Nepal’s brick industry has been under fire for decades for poor labour practices
, but more and more kiln owners are under pressure to improve working conditions.
Media attention, lobbying by activists and the threat that customers may not buy bricks made by children has goaded some owners to ban workers under 18, set up day care centres, and even pay to send children of working parents to school.
Debaki Adhikari is a mother of three from Sindhupalchok who has joined her husband to make clay moulds at the Satyanarayan Brick Factory in Imadol of Lalitpur. The children go to nearby schools, and one daughter is home preparing for her SLC exams next month.
Co-worker Jaimali Budhamagar has been coming to Kathmandu from Rolpa every winter for the past 12 years. “My son went to school this morning, he is in Grade 3,” she says proudly.
DETAILED ATTENTION: Baby sitter, Anita Lama, tries to put children of brick kiln workers to sleep in a crèche at a factory in Lalitpur this week. Pics: Sonia Awale
Across the Valley, the Champi Mai Brick Kiln has set up a day care centre for children of workers between the ages of five months to five years where they get three meals a day.
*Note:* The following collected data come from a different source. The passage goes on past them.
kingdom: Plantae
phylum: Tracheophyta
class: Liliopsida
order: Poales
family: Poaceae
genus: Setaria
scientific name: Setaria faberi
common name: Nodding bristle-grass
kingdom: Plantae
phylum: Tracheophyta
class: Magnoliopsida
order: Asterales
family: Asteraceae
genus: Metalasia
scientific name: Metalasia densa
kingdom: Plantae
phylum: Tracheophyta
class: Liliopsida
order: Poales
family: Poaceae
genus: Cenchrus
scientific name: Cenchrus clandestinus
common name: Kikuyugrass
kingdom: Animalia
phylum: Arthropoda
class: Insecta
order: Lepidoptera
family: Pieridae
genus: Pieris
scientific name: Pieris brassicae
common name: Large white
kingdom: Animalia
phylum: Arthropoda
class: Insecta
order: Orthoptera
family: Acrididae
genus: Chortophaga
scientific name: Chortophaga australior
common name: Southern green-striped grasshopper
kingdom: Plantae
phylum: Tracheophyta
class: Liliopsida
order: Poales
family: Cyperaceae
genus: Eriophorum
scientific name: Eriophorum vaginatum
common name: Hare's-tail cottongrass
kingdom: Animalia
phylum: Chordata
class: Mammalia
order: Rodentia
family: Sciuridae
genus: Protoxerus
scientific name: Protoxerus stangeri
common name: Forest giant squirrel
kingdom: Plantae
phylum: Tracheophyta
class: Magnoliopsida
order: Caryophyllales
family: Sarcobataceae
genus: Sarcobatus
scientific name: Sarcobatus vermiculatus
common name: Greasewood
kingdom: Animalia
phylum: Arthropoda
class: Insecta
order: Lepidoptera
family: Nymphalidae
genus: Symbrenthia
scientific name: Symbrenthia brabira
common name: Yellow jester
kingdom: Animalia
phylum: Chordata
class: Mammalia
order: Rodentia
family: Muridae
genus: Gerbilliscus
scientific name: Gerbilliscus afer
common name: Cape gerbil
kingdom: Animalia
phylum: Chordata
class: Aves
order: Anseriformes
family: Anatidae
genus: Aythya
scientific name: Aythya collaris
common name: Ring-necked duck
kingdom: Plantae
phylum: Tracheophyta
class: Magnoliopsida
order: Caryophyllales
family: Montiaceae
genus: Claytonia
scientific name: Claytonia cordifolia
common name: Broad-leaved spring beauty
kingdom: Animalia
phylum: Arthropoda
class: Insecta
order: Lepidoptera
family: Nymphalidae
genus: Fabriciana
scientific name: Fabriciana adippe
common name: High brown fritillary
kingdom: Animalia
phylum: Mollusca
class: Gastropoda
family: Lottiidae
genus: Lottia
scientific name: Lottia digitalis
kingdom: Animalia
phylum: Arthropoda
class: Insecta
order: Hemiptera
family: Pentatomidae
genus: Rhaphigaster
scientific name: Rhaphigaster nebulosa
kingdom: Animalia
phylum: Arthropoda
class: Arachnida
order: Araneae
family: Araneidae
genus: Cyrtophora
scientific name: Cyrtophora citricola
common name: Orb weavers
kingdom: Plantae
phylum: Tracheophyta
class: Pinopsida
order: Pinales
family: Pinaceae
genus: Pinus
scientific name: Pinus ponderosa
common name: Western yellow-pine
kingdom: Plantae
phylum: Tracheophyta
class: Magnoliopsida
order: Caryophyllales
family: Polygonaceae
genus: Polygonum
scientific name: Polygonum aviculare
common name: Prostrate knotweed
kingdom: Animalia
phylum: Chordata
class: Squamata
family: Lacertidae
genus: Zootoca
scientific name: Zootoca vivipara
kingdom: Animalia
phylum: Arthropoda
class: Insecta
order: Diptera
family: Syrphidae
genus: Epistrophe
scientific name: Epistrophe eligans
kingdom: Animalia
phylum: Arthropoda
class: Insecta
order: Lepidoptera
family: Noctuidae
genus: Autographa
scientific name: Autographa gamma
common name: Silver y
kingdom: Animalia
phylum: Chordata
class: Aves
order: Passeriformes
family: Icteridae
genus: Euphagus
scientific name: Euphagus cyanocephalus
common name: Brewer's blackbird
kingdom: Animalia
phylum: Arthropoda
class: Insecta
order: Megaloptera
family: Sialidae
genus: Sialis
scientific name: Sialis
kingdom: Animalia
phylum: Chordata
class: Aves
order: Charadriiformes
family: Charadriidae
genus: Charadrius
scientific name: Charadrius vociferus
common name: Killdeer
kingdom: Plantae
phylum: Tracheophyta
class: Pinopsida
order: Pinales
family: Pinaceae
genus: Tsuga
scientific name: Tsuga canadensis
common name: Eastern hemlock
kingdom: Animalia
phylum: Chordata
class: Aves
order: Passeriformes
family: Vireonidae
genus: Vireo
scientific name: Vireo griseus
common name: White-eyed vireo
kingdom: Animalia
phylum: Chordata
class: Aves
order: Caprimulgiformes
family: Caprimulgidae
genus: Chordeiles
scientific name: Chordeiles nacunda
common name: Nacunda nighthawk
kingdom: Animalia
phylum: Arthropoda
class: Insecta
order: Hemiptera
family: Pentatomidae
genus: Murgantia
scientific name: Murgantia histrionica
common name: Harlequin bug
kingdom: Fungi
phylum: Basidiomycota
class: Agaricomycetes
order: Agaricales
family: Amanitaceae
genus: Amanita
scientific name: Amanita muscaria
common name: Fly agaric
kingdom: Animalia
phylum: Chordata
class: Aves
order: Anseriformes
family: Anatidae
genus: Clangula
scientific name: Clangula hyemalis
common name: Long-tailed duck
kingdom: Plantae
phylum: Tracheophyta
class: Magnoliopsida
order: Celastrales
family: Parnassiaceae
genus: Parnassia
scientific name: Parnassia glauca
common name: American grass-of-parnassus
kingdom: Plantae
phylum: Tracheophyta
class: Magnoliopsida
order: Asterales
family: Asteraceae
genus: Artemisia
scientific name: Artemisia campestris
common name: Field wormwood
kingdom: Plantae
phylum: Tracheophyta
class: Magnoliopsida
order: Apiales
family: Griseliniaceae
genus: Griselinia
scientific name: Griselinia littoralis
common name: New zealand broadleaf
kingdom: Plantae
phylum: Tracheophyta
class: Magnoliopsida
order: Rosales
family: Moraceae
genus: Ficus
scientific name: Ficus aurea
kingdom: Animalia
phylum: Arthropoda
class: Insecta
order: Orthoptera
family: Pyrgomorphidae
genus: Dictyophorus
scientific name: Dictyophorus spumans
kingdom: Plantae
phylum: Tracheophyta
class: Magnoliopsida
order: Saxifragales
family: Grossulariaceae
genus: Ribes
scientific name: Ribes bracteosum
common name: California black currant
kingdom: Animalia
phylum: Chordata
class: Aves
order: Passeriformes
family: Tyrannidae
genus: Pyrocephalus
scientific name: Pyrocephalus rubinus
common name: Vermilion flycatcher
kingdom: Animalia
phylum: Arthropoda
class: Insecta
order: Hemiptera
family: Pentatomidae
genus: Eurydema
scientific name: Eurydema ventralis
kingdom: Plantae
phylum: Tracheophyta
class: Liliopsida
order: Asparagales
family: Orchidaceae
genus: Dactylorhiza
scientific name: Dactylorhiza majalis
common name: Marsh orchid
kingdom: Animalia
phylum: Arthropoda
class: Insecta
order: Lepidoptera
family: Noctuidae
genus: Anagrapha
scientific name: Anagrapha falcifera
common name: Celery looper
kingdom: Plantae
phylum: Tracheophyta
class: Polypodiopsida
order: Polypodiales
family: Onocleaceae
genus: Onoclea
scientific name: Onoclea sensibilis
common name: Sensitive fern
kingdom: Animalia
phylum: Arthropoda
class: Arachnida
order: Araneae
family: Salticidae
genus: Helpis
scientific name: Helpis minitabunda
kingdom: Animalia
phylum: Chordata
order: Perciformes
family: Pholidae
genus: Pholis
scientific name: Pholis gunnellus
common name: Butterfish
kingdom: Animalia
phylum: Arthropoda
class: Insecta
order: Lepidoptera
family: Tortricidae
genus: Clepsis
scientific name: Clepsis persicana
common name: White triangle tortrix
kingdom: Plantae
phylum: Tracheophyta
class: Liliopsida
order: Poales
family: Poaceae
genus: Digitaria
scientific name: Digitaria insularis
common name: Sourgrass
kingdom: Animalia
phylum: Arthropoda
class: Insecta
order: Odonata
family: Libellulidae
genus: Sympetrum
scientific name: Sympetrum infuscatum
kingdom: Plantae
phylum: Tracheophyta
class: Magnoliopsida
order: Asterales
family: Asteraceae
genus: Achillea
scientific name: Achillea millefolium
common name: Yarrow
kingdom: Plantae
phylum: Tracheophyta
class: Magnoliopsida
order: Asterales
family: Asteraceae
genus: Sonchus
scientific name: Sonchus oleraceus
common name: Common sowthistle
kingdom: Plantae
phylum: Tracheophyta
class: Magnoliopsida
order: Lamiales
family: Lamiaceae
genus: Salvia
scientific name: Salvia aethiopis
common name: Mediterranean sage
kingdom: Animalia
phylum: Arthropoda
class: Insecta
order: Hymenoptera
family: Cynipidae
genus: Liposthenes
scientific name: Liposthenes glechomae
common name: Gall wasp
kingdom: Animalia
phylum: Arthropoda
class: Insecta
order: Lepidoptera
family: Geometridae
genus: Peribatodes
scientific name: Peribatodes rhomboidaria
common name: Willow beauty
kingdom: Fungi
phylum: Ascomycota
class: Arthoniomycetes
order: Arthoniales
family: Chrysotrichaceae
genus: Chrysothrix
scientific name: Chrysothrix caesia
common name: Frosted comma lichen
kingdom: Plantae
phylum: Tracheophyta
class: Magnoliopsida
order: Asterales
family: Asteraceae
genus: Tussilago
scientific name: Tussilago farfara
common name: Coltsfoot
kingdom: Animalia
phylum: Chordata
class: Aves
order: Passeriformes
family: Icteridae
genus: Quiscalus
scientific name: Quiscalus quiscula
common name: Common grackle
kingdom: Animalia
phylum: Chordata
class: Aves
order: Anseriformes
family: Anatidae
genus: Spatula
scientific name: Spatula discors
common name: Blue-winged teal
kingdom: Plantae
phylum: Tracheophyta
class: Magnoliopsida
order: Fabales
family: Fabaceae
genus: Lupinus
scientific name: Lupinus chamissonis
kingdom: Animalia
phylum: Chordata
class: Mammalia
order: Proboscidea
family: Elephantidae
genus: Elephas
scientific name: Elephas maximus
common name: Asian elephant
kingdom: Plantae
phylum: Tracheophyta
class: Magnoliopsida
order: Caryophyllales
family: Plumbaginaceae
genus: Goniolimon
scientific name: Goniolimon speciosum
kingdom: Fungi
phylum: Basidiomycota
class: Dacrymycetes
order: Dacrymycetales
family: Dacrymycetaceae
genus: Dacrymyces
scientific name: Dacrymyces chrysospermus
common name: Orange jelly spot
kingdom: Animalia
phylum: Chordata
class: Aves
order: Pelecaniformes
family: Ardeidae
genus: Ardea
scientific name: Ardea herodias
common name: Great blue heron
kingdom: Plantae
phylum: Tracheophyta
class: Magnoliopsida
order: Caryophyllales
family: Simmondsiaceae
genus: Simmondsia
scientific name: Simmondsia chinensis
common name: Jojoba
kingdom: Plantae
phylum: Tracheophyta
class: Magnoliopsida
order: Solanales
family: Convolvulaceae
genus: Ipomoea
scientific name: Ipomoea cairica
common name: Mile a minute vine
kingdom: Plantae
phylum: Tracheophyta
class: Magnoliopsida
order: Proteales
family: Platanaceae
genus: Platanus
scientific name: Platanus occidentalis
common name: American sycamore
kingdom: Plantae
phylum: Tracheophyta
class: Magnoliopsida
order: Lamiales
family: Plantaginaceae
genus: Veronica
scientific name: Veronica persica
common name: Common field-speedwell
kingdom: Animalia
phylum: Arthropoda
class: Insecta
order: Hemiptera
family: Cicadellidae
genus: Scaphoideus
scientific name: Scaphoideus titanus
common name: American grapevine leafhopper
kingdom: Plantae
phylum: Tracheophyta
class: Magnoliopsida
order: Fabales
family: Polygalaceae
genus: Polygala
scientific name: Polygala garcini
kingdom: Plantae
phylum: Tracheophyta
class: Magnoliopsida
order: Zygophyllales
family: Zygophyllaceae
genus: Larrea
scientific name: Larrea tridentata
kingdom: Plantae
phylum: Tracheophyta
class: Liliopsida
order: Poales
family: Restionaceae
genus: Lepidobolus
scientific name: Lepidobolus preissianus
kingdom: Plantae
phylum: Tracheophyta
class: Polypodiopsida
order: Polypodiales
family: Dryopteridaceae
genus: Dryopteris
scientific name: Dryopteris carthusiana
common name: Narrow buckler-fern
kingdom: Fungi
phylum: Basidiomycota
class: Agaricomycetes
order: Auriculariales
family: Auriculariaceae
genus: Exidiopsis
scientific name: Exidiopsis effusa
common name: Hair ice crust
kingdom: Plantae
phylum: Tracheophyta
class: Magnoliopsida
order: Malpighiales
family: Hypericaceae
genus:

The company has enrolled older children in nearby government schools.
Yam Kumari GC, also from Rolpa, moves to Kathmandu with her family for six months in a year to earn extra income, and she is happy her children can go to school while here. “My daughter goes to school every day, she is really interested in her studies and is doing well in class,” Yam Kumari tells us, looking up from her washing.
Champi Mai is one of five kilns which is working with activists from the Better Brick Nepal Program to get a BCN (Brick Clean Network) certification for correct labour practices and environmental standards. Satyanarayan uses the Vertical Shaft Brick Kiln (VSBK) technology, while Champi Mai uses ‘Zig-zag’ kilns, both of which are less polluting than traditional furnaces.
Raj Kumar Lama, who operates the modern furnaces at Satyanarayan, is an international VSBK expert. He says: “Our workers don’t want to go to other kilns because there is much less dust and smoke here.”
At an international conference on brick kiln reform in Godavari last month, Satyanarayan’s owner Chandra Maharjan, said: “Nepal is making progress in eliminating child labour in brick kilns.” Maharjan is also a nominated member of the Constituent Assembly, and is lobbying to legislate labour and environmental safeguards for the brick industry.
Yam Kumari GC from Rolpa works in a brick kiln in Kathmandu which pays for her two children to go to a government school nearby.
Champi Mai’s owner, Mangal Maharjan, says employing children is actually bad for business: “Children distract their parents and they could get hurt, so sending them to school ensures higher productivity.”
Homraj Acharya of Better Brick Network works with Champi Mai, and agrees that brick kiln owners themselves want to remove child labour. “They are under pressure from activists and the media, so they want to give their industry a cleaner image. It’s a challenge, but zero child labour in brick kilns is achievable.”
At Champi Mai, activist Usha Manandhar does the rounds of workers’ quarters to convince remaining families to send their children to school. She explains: “Many times it is the labour contractors who are responsible for child labour. Owners have realised that social responsibility need not be expensive. They now know that child-friendly bricks is good for business.”